FileReferenceContent + AnnotationContent

Those two contents were added to SemanticKernel.Abstractions due to Serialization convenience but are very specific to OpenAI Assistant API and should be kept as Experimental for now.

As a graduation those should be into SemanticKernel.Agents.OpenAI following the suggestion below.

csharp
#pragma warning disable SKEXP0110
[JsonDerivedType(typeof(AnnotationContent), typeDiscriminator: nameof(AnnotationContent))]
[JsonDerivedType(typeof(FileReferenceContent), typeDiscriminator: nameof(FileReferenceContent))]
#pragma warning disable SKEXP0110
public abstract class KernelContent { ... }

This coupling should not be encouraged for other packages that have KernelContent specializations.

Solution - Usage of JsonConverter Annotations

Creation of a dedicated JsonConverter helper into the Agents.OpenAI project to handle the serialization and deserialization of those types.
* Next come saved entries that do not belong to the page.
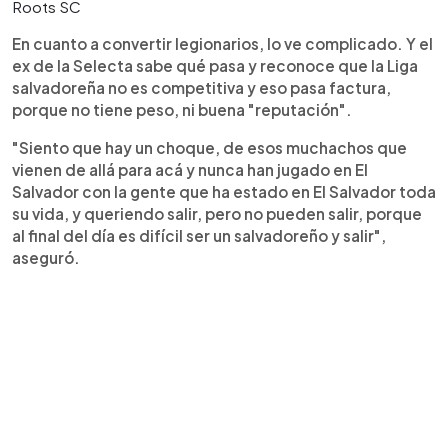
Roots SC
En cuanto a convertir legionarios, lo ve complicado. Y el
ex de la Selecta sabe qué pasa y reconoce que la Liga
salvadoreña no es competitiva y eso pasa factura,
porque no tiene peso, ni buena "reputación".
"Siento que hay un choque, de esos muchachos que
vienen de allá para acá y nunca han jugado en El
Salvador con la gente que ha estado en El Salvador toda
su vida, y queriendo salir, pero no pueden salir, porque
al final del día es difícil ser un salvadoreño y salir",
aseguró.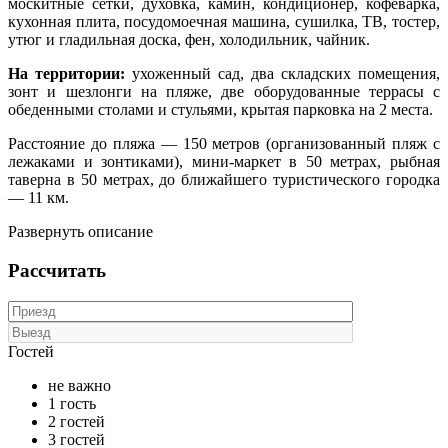
москитные сетки, духовка, камин, кондиционер, кофеварка,
кухонная плита, посудомоечная машина, сушилка, ТВ, тостер,
утюг и гладильная доска, фен, холодильник, чайник.
На территории:
ухоженный cад, два складских помещения,
зонт и шезлонги на пляже, две оборудованные террасы с
обеденными столами и стульями, крытая парковка на 2 места.
Расстояние до пляжа — 150 метров (организованный пляж с
лежаками и зонтиками), мини-маркет в 50 метрах, рыбная
таверна в 50 метрах, до ближайшего туристического городка
— 11 км.
Развернуть описание
Рассчитать
Гостей
не важно
1 гость
2 гостей
3 гостей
Annotate those Content types with [JsonConverter(typeof(KernelContentConverter))] attribute to indicate the JsonConverter to be used.

Agents.OpenAI's JsonConverter Example

csharp
public class KernelContentConverter : JsonConverter<KernelContent>
{
    public override KernelContent Read(ref Utf8JsonReader reader, Type typeToConvert, JsonSerializerOptions options)
    {
        using (var jsonDoc = JsonDocument.ParseValue(ref reader))
        {
            var root = jsonDoc.RootElement;
            var typeDiscriminator = root.GetProperty("TypeDiscriminator").GetString();
            switch (typeDiscriminator)
            {
                case nameof(AnnotationContent):
                    return JsonSerializer.Deserialize<AnnotationContent>(root.GetRawText(), options);
                case nameof(FileReferenceContent):
                    return JsonSerializer.Deserialize<FileReferenceContent>(root.GetRawText(), options);
                default:
                    throw new NotSupportedException($"Type discriminator '{typeDiscriminator}' is not supported.");
            }
        }
    }

    public override void Write(Utf8JsonWriter writer, KernelContent value, JsonSerializerOptions options)
    {
        JsonSerializer.Serialize(writer, value, value.GetType(), options);
    }
}

[JsonConverter(typeof(KernelContentConverter))]
public class FileReferenceContent : KernelContent
{
    public string FileId { get; init; } = string.Empty;
    ctor()
    ctor(string fileId, ...)
}

[JsonConverter(typeof(KernelContentConverter))]
public class AnnotationContent : KernelContent
{
    public string? FileId { get; init; }
    public string? Quote { get; init; }
    public int StartIndex { get; init; }
    public int EndIndex { get; init; }
    public ctor()
    public ctor(...)
}

Decision Outcome

  • BinaryContent: Accepted.
  • ImageContent: Breaking change accepted with benefits using the BinaryContent specialization. No backwards compatibility as the current ImageContent behavior is undesirable.
  • AudioContent: Experimental breaking changes using the BinaryContent specialization.
  • FunctionCallContent: Graduate as is.
  • FunctionResultContent: Experimental breaking change from property Id to CallId to avoid confusion regarding being a function call Id or a response id.
  • FileReferenceContent and AnnotationContent: No changes, continue as experimental.